Text to read »
┌────────
- Sire: Mr Greeley
- Grandsire: Gone West
- Dam: La Traviata
- Damsire: Johannesburg
- Sex: Stallion
- Foaled: 11 March 2009
- Country: United States
- Colour: Bay or brown
- Breeder: La Traviata Syndicate
- Owner: Michael Tabor, Susan Magnier & Derrick Smith
- Trainer: Aidan O'Brien
- Record: 6: 2-0-0
- Earnings: £104,655

Major wins
- Middle Park Stakes (2011)

= Crusade (horse) =

American-bred Thoroughbred racehorse

Crusade (foaled 11 March 2009) is an American-bred, Irish-trained Thoroughbred racehorse and sire best known for his upset win in the 2011 Middle Park Stakes. He showed his best form as a juvenile when he won one minor race from his first three starts before taking the Middle Park at odds of 25/1. On his only subsequent start that year, he finished sixth on dirt in the Breeders' Cup Juvenile. He ran poorly on his only appearance as a three-year-old and was retired to become a breeding stallion in South Africa.

==Background==
Crusade is a dark bay or brown horse with no white markings bred in Kentucky by La Traviata Syndicate, a breeding organisation associated with the Coolmore Stud in Ireland. The colt was sent into training with Aidan O'Brien at Ballydoyle. Like many Coolmore horses, the official details of his ownership changed from race to race: he was sometimes listed as being the property of Michael Tabor, whilst on other occasions he was described as being owned by a partnership of Tabor, Derrick Smith and Susan Magnier.
└────────
Records shown »
┌────────
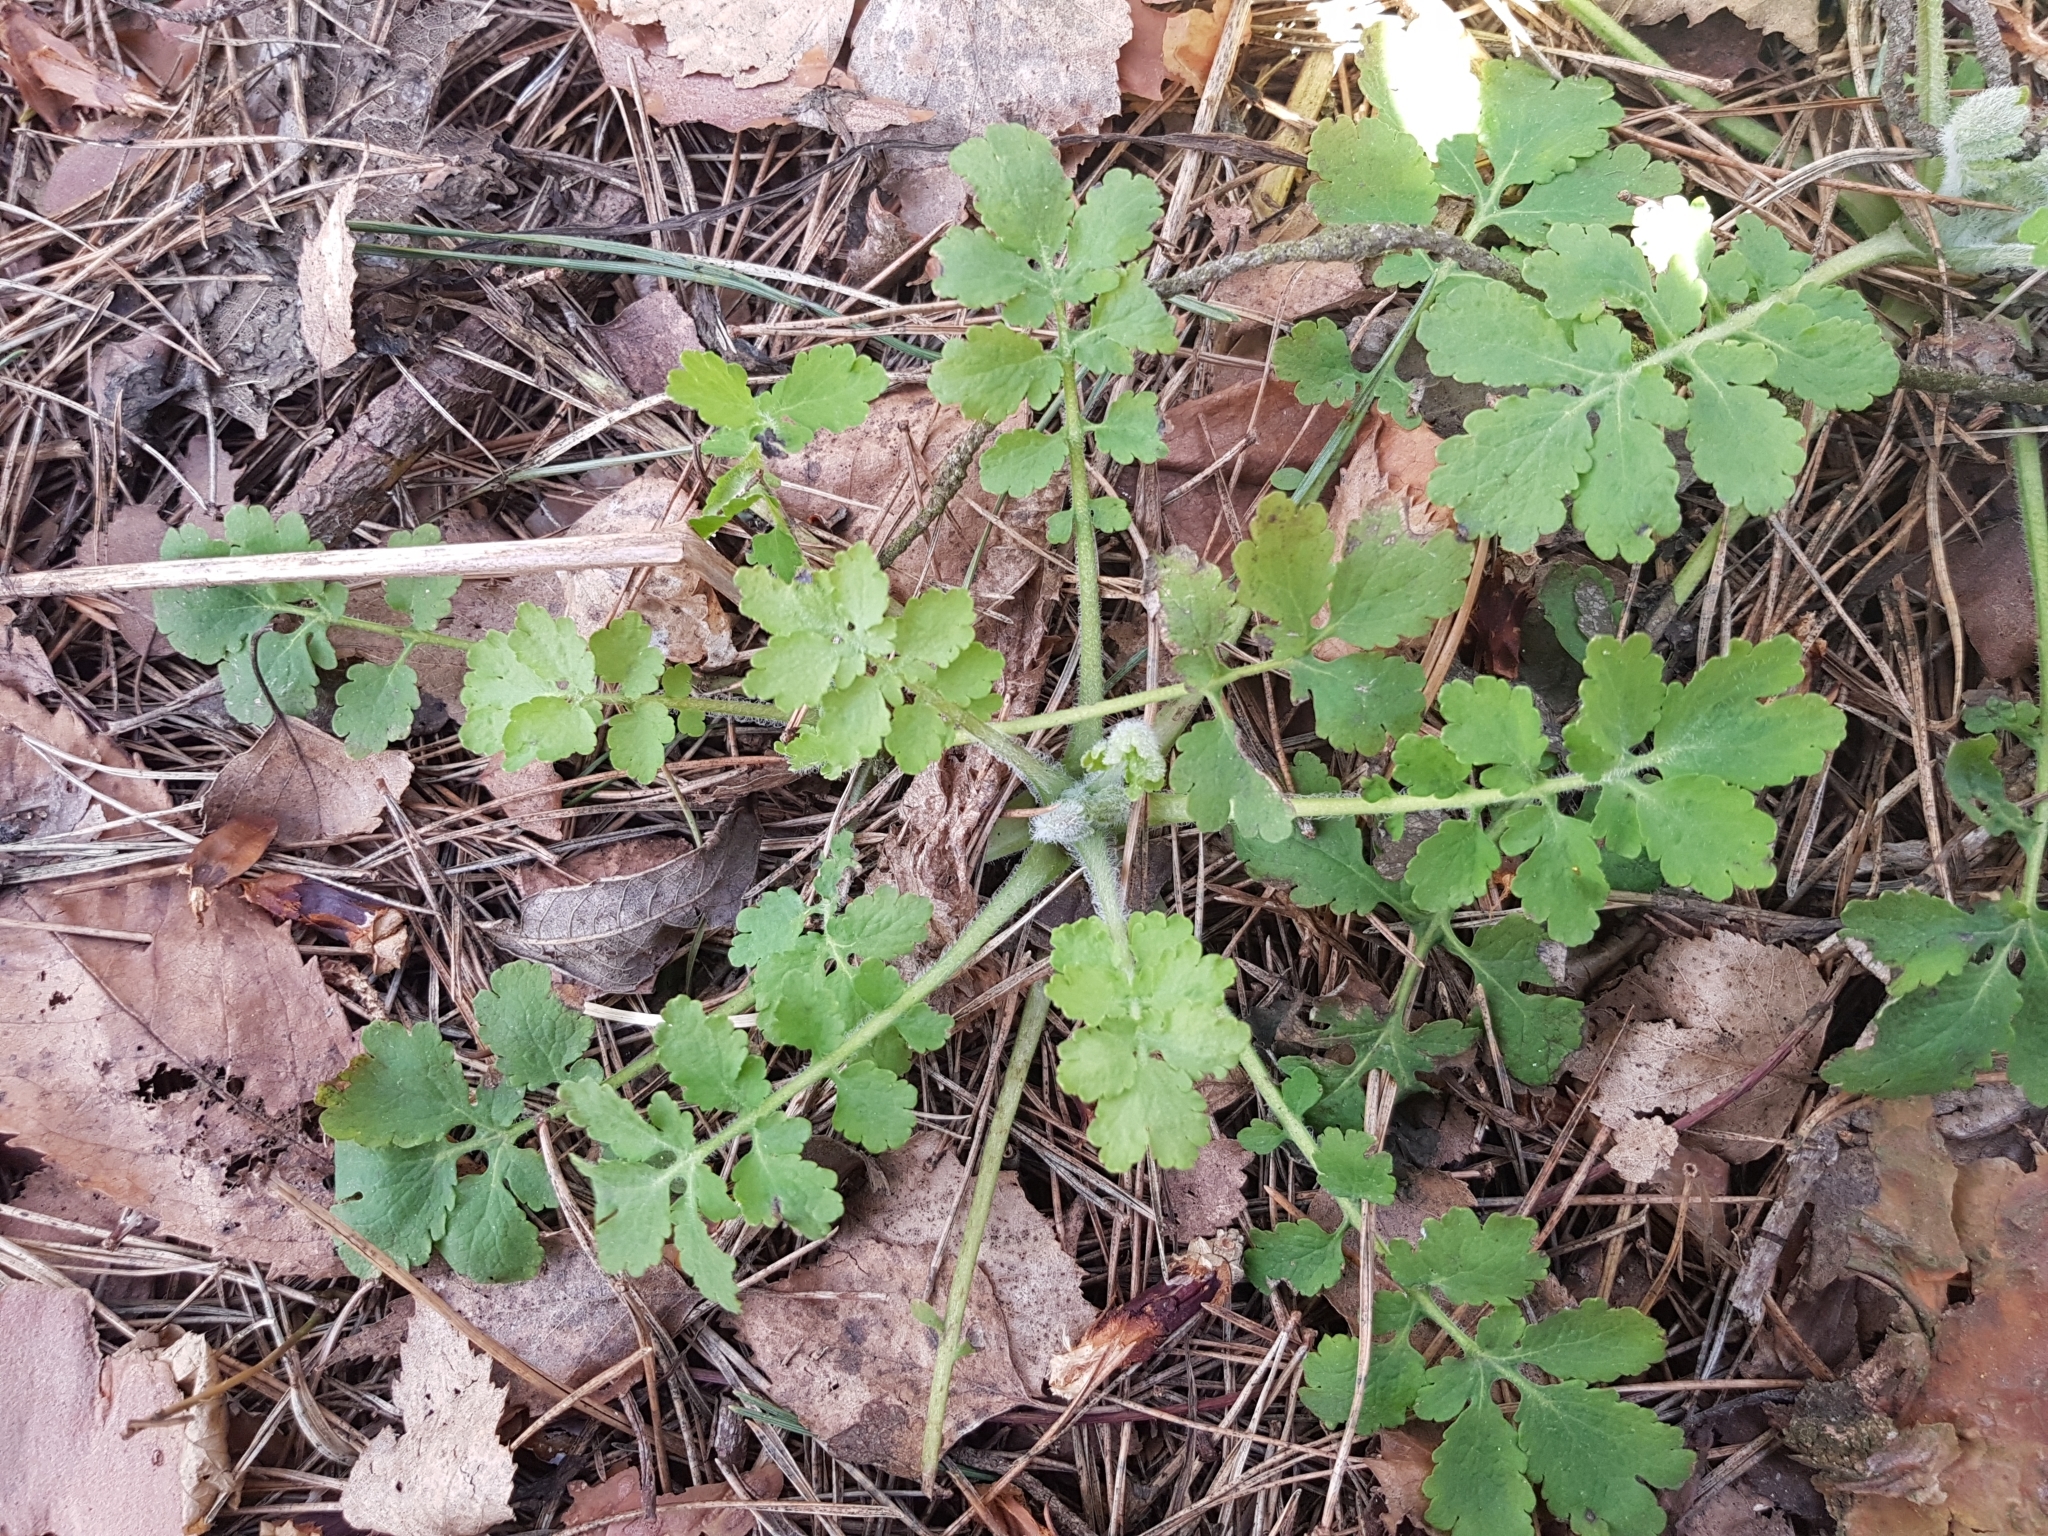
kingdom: Plantae
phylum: Tracheophyta
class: Magnoliopsida
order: Ranunculales
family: Papaveraceae
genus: Chelidonium
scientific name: Chelidonium majus
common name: Greater celandine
└────────
Work to complete » Reproduce the article on the racehorse Crusade word for word, from its first line to its last.

Solution for this problem »
- Sire: Mr Greeley
- Grandsire: Gone West
- Dam: La Traviata
- Damsire: Johannesburg
- Sex: Stallion
- Foaled: 11 March 2009
- Country: United States
- Colour: Bay or brown
- Breeder: La Traviata Syndicate
- Owner: Michael Tabor, Susan Magnier & Derrick Smith
- Trainer: Aidan O'Brien
- Record: 6: 2-0-0
- Earnings: £104,655

Major wins
- Middle Park Stakes (2011)

= Crusade (horse) =

American-bred Thoroughbred racehorse

Crusade (foaled 11 March 2009) is an American-bred, Irish-trained Thoroughbred racehorse and sire best known for his upset win in the 2011 Middle Park Stakes. He showed his best form as a juvenile when he won one minor race from his first three starts before taking the Middle Park at odds of 25/1. On his only subsequent start that year, he finished sixth on dirt in the Breeders' Cup Juvenile. He ran poorly on his only appearance as a three-year-old and was retired to become a breeding stallion in South Africa.

==Background==
Crusade is a dark bay or brown horse with no white markings bred in Kentucky by La Traviata Syndicate, a breeding organisation associated with the Coolmore Stud in Ireland. The colt was sent into training with Aidan O'Brien at Ballydoyle. Like many Coolmore horses, the official details of his ownership changed from race to race: he was sometimes listed as being the property of Michael Tabor, whilst on other occasions he was described as being owned by a partnership of Tabor, Derrick Smith and Susan Magnier.